Comme il y a neuf juges nommés à vie, inamovibles, après qu’ils aient été choisis par le Président en exercice et confirmés par le Sénat, il y a forcément une majorité qui se dégage de cinq contre quatre. Il est donc venu à l’idée des politiciens, principalement de gauche, d’en faire un contre-pouvoir, un instrument partisan et il est très important maintenant d’y avoir la majorité d’autant plus qu’elle reste stable pendant des années et n’est pas sujette aux élections.

Ruth Bader Ginsburg était Démocrate, nommée par Bill Clinton, radicalement ancrée à gauche, donc fortement anti Trump, et était malade, atteinte depuis plusieurs années d’un cancer du pancréas. En fait elle aurait déjà dû démissionner depuis trois ou quatre ans au moins puisqu’elle n’était plus capable d’assumer ses fonctions comme l’ont fait pour raisons de santé beaucoup de juges avant elles, à l’instar du grand Thurgood Marshall, premier juge noir de cette institution. Les médias, très discrets à ce sujet, ne l’ont pas relevé alors que si elle avait été conservatrice, il y aurait eu une forte pression médiatique pour la pousser à le faire. Inamovible, elle a décidé de se maintenir malgré ses absences fréquentes et a tenu dans l’espoir que son ou sa remplaçant(e) ne soit pas nommé(e) par Trump. Elle a raté de quelques semaines sa sortie.

Constitutionnellement, Trump a tout à fait le droit de nommer la personne qui va la remplacer, et ce jusqu’aux élections. Le Sénat a suffisamment de majorité Républicaine, semble-t-il, malgré la défection de trois sénateurs républicains pour des raisons électorales, pour pouvoir voter en faveur de la personne nommée par le Président Trump.

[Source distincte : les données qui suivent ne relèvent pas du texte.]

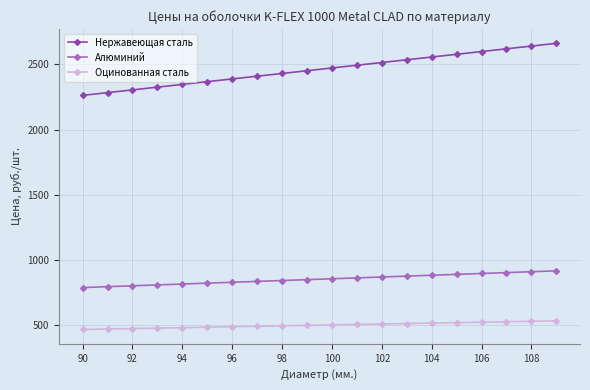

What is the difference between the maximum and minimum values in the Нержавеющая сталь series?

398.6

Traditionnellement, il y a encore quelques années, il ne suffisait pas d’avoir la majorité simple pour être confirmé par le Sénat, il était entendu qu’il devait y avoir une partie de l’opposition votant également dans le même sens mais les Démocrates ont aboli cette tradition en faisant le forcing pour une de leur nomination fortement controversée, se passant ainsi de cette tradition. Cela a fini par se retourner contre eux. Les prochaines semaines vont être très agitées, voire même violentes, à Washington et peut-être ailleurs dans le pays. Gageons que les Démocrates vont tout faire pour perturber le processus y compris avec des coups bas et des mensonges comme ceux utilisés contre la précédente nomination, il y a un peu plus d’un an, de Brett Kavanaugh victime d’une chasse aux sorcières digne du maccarthysme le plus abject. Cela va fortement mobiliser et galvaniser les partisans des deux camps pour les élections présidentielles.

D’où l’importance de cette nomination et le retentissement qu’a eu le décès.